◆ **LISTA DE TAREAS**:
A. Reescriba la parte del pasaje sobre la carne que empieza con las palabras "Aceptando el veredicto" y termina con "entre tú y yo.", cambiando "veredicto" por "juicio".
B. Responda estas preguntas con datos del pasaje sobre la carne:
(i) ¿Qué cita bíblica se indica entre paréntesis?
(ii) ¿Junto con quién fue crucificada nuestra carne?
(iii) ¿Qué personaje se menciona como ejemplo de quien se apartó de la carne?
C. Prolongue el pasaje sobre la carne y el veredicto de Dios a partir de su última oración.

◆ **PASAJE SELECCIONADO**:
Solo hay una manera de tratar con este problema. Nuestra carne fue crucificada juntamente con Cristo. Observen esto con atención – la carne no tiene ningún valor para Dios. «Yo sé que en mí, esto es, en mi carne, no mora el bien» (Rom. 7:18). No hay nada en ella que pueda agradar a Dios. Dios, simplemente, ha tomado nuestra carne y la ha crucificado definitivamente en Cristo.

Aceptando el veredicto de Dios

Dios desechó la carne para siempre, y nosotros tenemos que aceptar el veredicto de Dios sobre ella. Si entendemos y aceptamos este veredicto, en un acto de fe y de obediencia, entonces tomaremos la determinación de no tener nada que ver con la carne. Eso es lo que hizo Abraham. «Si fueres a la mano izquierda, yo iré a la derecha», es decir, voy a poner una distancia inseparable entre tú y yo.

◆ **INFORMACIÓN PROPORCIONADA**:
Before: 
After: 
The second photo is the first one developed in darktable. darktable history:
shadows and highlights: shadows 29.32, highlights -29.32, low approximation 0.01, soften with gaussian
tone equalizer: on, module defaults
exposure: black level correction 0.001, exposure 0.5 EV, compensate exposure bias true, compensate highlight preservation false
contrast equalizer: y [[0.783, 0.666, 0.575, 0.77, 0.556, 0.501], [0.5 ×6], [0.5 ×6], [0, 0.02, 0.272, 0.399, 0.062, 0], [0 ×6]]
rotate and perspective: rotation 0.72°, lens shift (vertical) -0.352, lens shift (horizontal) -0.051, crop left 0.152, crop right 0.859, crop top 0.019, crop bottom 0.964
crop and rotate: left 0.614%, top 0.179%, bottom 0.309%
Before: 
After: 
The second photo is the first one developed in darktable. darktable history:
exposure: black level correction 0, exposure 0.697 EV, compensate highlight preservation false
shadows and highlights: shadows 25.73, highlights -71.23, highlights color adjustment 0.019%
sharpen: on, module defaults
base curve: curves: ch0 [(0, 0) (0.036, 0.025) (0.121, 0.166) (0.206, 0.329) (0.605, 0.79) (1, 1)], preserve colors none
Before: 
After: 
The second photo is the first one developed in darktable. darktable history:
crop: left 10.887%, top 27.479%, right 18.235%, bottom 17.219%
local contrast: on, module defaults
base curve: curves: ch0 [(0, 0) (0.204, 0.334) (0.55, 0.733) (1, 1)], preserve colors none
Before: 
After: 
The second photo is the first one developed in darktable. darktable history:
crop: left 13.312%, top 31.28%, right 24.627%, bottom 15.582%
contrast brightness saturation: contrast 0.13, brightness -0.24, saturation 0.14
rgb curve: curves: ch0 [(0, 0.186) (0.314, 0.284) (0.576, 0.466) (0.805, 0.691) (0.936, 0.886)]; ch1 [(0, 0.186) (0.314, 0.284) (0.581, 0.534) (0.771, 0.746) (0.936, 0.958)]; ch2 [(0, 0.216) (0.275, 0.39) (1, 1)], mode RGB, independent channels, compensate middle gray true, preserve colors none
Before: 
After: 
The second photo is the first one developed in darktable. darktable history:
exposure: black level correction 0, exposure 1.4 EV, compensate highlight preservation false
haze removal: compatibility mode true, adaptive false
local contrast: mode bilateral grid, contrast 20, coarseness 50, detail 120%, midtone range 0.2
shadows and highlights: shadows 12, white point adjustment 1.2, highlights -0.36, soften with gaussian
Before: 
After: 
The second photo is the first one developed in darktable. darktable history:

◆ **CONJUNTO DE RESPUESTAS**:
A.
Aceptando el juicio de Dios

Dios desechó la carne para siempre, y nosotros tenemos que aceptar el juicio de Dios sobre ella. Si entendemos y aceptamos este juicio, en un acto de fe y de obediencia, entonces tomaremos la determinación de no tener nada que ver con la carne. Eso es lo que hizo Abraham. «Si fueres a la mano izquierda, yo iré a la derecha», es decir, voy a poner una distancia inseparable entre tú y yo.

B.
(i) Romanos 7:18 (Rom. 7:18).
(ii) Junto con Cristo.
(iii) Abraham.

C.
El Señor Jesús dijo: «Por tanto, si tu ojo derecho te es ocasión de caer, sácalo, y échalo de ti» (Mat. 5:29). ¿Qué cosa puede ser más importante para alguien que su ojo derecho, su mano o su pie derecho? Imaginen lo que sería su vida sin alguno de estos miembros. Pero el Señor dice: «…pues mejor te es que se pierda uno de tus miembros, y no que todo tu cuerpo sea echado al infierno». Así debemos tratar con nuestra carne, aceptando el veredicto de Dios sobre ella, y obrar con ella según ese veredicto. Eso fue lo que hizo Abraham.

La estrecha visión de Lot

«Y alzó Lot sus ojos, y vio toda la llanura del Jordán, que toda ella era de riego, como el huerto de Jehová, como la tierra de Egipto en la dirección de Zoar, antes que destruyese Jehová a Sodoma y a Gomorra» (v. 10). Lot tipifica aquí a un creyente carnal, una persona regenerada, pero que vive para su carne.

Veamos la figura mostrada aquí. La tierra de Israel es una pendiente que va desde las alturas del Golán y desciende a lo largo del Jordán hasta llegar a una depresión a 400 metros bajo el nivel del mar, la llanura del Jordán, el lugar más bajo. Y allí, en el extremo sur, estaban las ciudades de Sodoma y Gomorra.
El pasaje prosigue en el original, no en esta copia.